EMPIRE BUILDING IS NOTHING NEW in Patagonia. The name always mentioned is Doug Tompkins, founder of the clothing and equipment company The North Face. Starting in 1991, Tompkins amassed 714,000 acres of dense fjordland north of Aysén, a tract so vast that it bisected the country. Last year he donated that land, Parque Pumalin, to Chile as a national preserve, but he still can't do anything without Chileans questioning his motives. The latest controversy is the 2004 acquisition of the 173,000-acre Estancia Valle Chacabuco by Conservacion Patagonica, a nonprofit founded by Tompkins's wife, Kris McDivitt Tompkins, the former CEO of Patagonia Inc. Chacabuco is one of the most biodiverse tracts in the region, thick with condors, guanacos, and pumas. As a ranch, it is also the town of Cochrane's biggest employer.
"Chileans are very nervous with so many gringos, because they don't understand what's happening," says Peter Hartmann, a Chilean and the regional head of Comité Nacional Pro Defensa de la Fauna y Flora, Chile's foremost green group. "They can't think that they're going to remain forever as cattle ranchers on poor land that's not for cattle. Tourist land is also productive, but not, they think, for them. They haven't seen that before."
What they have seen is decades of resource exploitation. In the fifties, homesteaders burned close to seven million acres of Aysén forests, and the blackened skeletons of trees still dot pastures and fields.
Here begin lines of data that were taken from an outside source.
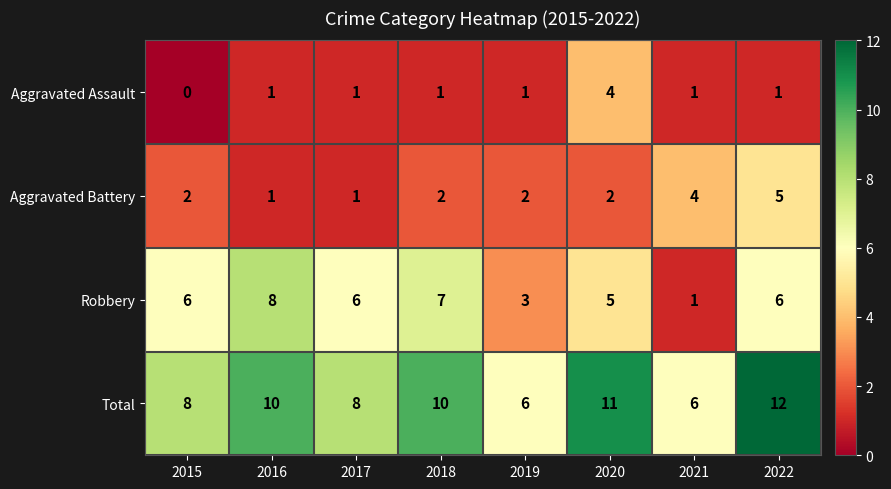

Rank the series at 2020 from lowest to highest value.

Aggravated Battery, Aggravated Assault, Robbery, Total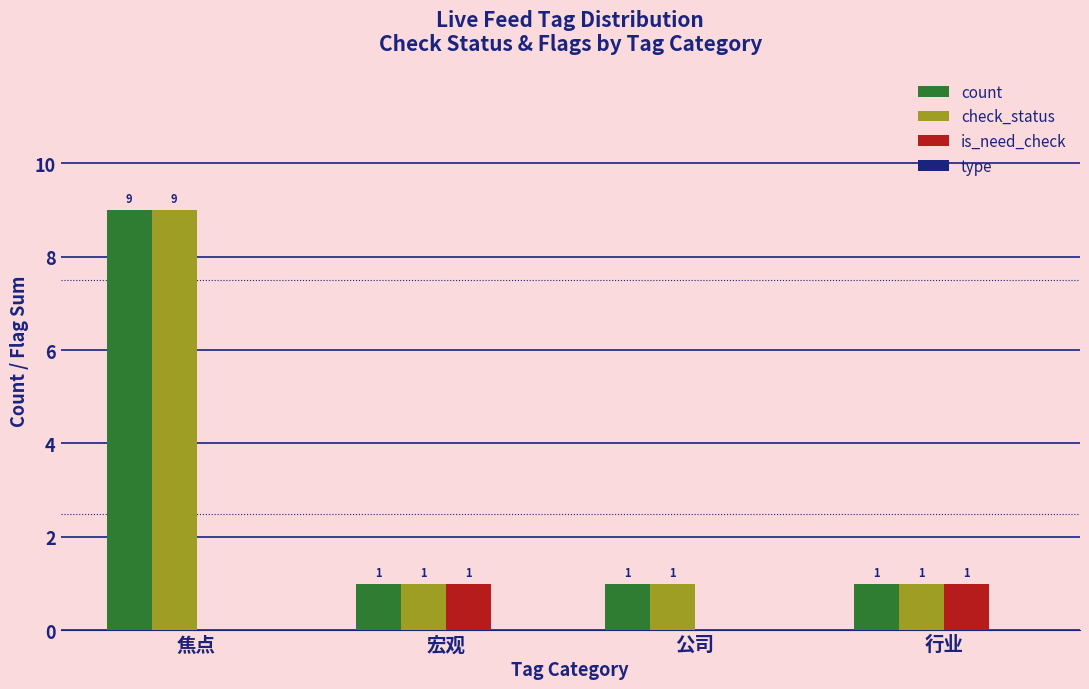

How many is_need_check values are between 0 and 1?

4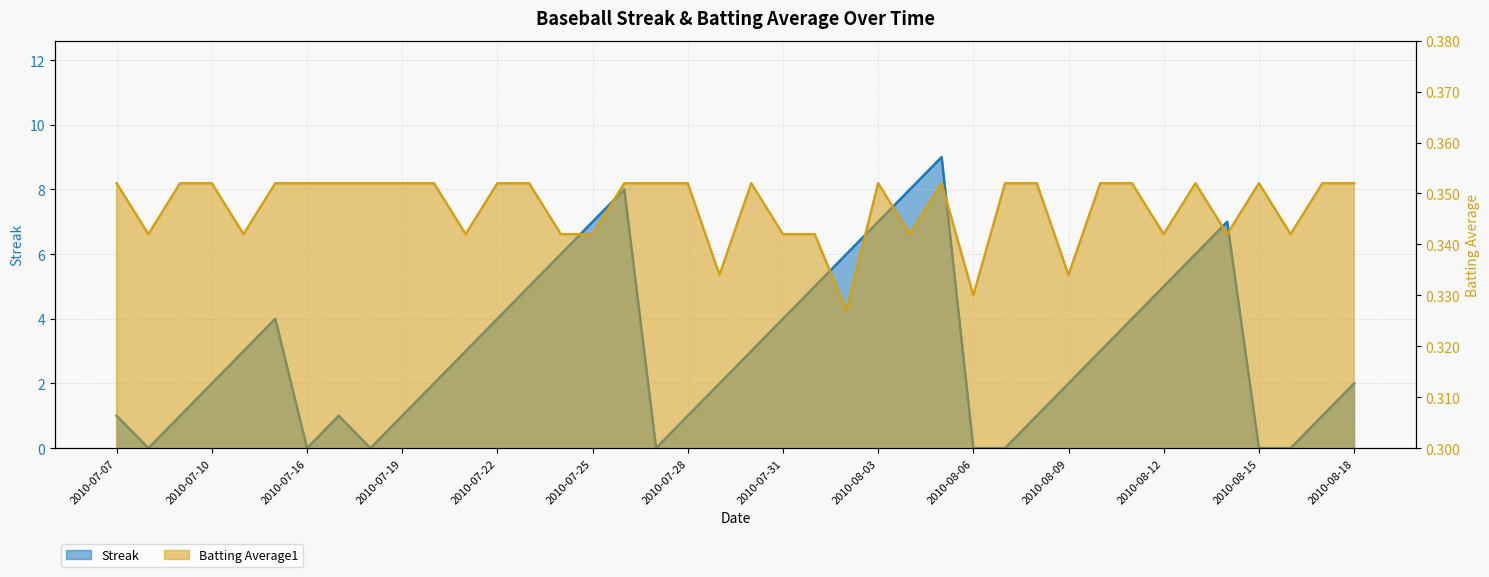

Rank the series by their average value, from lowest to highest.

Batting Average1, Streak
These days, 52 percent of Aysén, 21,900 square miles, is protected, but Santiago increasingly looks south for its energy needs. The Spanish-owned power company Endesa owns 94 percent of Aysén's water rights. If the government's pro-development bloc gets its way, two Aysén rivers will share the fate of Chile's famed Bío-Bío, which Endesa dammed in 1996. In June 2004, Endesa announced plans for $2.5 billion in hydropower projects along the Baker and the Río Pascua, despite the huge cost of transporting the electricity a thousand miles to Santiago. In each of three proposed Río Baker scenariosall contested by environmentalists and ranchersPuerto Bertrand ends up underwater.
PAEX is fighting this, partly by creating tourism-based alternatives and partly by acquiring more land, a few acres here and there on the Baker to drive up prices in anticipation of an Endesa buyout. This can be delicate. "Gringo land buying is not in a good way," explains Jonathan. "They're not educating the seller on the perils of having a lot of money and no land. The guy moves to town, he buys a house, he buys his cousin a house, he loans his friend a truck, the truck gets crashed, and in two years he's got no money and he's hating it."
Jonathan's trying to do things differently. "The reason he's done so well is that he's ingratiated himself to the people," says Al Read, founder of Geographic Expeditions. "He'll go up and talk for an hour with a gaucho about things, about his ranch. That's very unusual."
Indeed, one day on the trail we spend an hour hanging out in a woodpile with an eccentric old rancher named Julio Romero, who's been hoarding wool in his house for so long, waiting for the prices to rise, that he filled it up and had to move outside. So far, guys like him are all for the trail: They don't want to see these roadless valleys flooded or mined, and they don't mind making money doing the things they're losing money doing now.
"Everybody sees the beautiful side of gaucho life," says John Hauf, who first explored these valleys with NOLS in the 1980s and whose Patagonia Frontiers lodge sits on Lago Plomo. "They don't see the hard work and sacrifice and the long, cold, lonely nights. But locals here realize that tourism is where it's at for them. It's not going to make them rich, but it's going to allow them to keep their lifestyle and, if they do a good job, slowly increase it over time."
Lalo agrees. "I'd been working, my horses burdened, for more than 30 years, and I was sick of it," he says. "And yes, I always saw that this place could work for tourism. But for that you need money."
"Some people say, Those damn gringosonce they become owners they kick us out,'" Lalo tells me. "But Jonathan," he winks, "he has good behavior, up until this date."